Records for processing Block Start

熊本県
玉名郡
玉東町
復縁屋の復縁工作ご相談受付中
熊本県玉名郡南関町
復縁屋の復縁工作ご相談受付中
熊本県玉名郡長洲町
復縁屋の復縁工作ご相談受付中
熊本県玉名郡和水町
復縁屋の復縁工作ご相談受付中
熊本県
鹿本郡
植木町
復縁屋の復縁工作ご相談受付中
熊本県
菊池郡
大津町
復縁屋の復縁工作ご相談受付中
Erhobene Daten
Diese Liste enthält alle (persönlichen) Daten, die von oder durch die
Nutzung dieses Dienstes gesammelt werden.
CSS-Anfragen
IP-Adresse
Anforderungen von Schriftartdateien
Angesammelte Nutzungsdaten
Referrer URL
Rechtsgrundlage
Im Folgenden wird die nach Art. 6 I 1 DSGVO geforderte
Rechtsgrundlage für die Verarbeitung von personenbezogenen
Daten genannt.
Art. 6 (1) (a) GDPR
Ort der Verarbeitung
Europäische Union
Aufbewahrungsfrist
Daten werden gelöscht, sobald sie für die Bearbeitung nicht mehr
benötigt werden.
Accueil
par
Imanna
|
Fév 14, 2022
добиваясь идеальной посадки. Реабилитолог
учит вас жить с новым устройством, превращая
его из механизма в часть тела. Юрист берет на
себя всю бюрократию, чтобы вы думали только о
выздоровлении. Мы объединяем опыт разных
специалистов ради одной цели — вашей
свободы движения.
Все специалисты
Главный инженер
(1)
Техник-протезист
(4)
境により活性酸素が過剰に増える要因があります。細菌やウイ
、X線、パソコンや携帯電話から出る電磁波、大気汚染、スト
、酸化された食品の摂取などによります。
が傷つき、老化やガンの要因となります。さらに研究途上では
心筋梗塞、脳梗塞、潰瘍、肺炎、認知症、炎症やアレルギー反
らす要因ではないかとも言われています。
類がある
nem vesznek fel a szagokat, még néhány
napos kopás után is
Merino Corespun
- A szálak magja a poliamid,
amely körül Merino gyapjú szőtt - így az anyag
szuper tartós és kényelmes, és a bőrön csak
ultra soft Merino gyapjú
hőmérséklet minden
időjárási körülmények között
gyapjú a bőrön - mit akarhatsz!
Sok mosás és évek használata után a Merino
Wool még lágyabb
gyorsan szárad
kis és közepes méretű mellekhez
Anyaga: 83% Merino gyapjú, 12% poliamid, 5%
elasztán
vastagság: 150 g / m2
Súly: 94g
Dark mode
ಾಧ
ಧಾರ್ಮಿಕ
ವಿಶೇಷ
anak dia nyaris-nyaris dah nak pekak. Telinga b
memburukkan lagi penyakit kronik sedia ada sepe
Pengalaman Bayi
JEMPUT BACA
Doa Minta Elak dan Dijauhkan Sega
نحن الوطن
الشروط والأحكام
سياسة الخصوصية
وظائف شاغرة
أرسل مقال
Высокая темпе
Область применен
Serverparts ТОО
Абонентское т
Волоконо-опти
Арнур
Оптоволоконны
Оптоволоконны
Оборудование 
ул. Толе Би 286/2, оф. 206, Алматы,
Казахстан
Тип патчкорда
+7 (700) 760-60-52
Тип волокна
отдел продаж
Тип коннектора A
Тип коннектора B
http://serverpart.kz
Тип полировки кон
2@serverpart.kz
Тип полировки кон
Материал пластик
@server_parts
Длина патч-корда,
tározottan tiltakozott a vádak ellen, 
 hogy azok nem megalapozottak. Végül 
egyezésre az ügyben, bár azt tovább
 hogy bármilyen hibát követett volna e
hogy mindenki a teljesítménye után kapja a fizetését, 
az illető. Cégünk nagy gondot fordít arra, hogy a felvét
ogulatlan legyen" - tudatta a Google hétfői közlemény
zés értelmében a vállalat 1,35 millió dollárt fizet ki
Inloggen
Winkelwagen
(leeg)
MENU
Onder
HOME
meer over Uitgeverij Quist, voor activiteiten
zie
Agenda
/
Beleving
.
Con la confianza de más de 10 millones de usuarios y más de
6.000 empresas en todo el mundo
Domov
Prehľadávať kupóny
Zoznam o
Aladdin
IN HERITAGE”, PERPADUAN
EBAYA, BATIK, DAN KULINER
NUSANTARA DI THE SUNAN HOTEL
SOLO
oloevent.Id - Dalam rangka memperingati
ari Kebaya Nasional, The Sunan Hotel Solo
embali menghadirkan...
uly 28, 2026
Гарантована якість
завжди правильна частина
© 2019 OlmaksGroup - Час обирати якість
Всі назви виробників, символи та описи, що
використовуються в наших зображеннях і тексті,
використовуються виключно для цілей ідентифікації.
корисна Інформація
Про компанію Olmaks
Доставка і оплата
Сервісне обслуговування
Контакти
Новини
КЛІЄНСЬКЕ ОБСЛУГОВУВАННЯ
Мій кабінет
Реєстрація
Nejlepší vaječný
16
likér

Records for processing Block End

Task prompt: Copy out every line from the very first one down to the line containing "выздоровлении. Мы объединяем опыт разных", including both of those lines, and keep each one unchanged.

Exercise answer:
熊本県
玉名郡
玉東町
復縁屋の復縁工作ご相談受付中
熊本県玉名郡南関町
復縁屋の復縁工作ご相談受付中
熊本県玉名郡長洲町
復縁屋の復縁工作ご相談受付中
熊本県玉名郡和水町
復縁屋の復縁工作ご相談受付中
熊本県
鹿本郡
植木町
復縁屋の復縁工作ご相談受付中
熊本県
菊池郡
大津町
復縁屋の復縁工作ご相談受付中
Erhobene Daten
Diese Liste enthält alle (persönlichen) Daten, die von oder durch die
Nutzung dieses Dienstes gesammelt werden.
CSS-Anfragen
IP-Adresse
Anforderungen von Schriftartdateien
Angesammelte Nutzungsdaten
Referrer URL
Rechtsgrundlage
Im Folgenden wird die nach Art. 6 I 1 DSGVO geforderte
Rechtsgrundlage für die Verarbeitung von personenbezogenen
Daten genannt.
Art. 6 (1) (a) GDPR
Ort der Verarbeitung
Europäische Union
Aufbewahrungsfrist
Daten werden gelöscht, sobald sie für die Bearbeitung nicht mehr
benötigt werden.
Accueil
par
Imanna
|
Fév 14, 2022
добиваясь идеальной посадки. Реабилитолог
учит вас жить с новым устройством, превращая
его из механизма в часть тела. Юрист берет на
себя всю бюрократию, чтобы вы думали только о
выздоровлении. Мы объединяем опыт разных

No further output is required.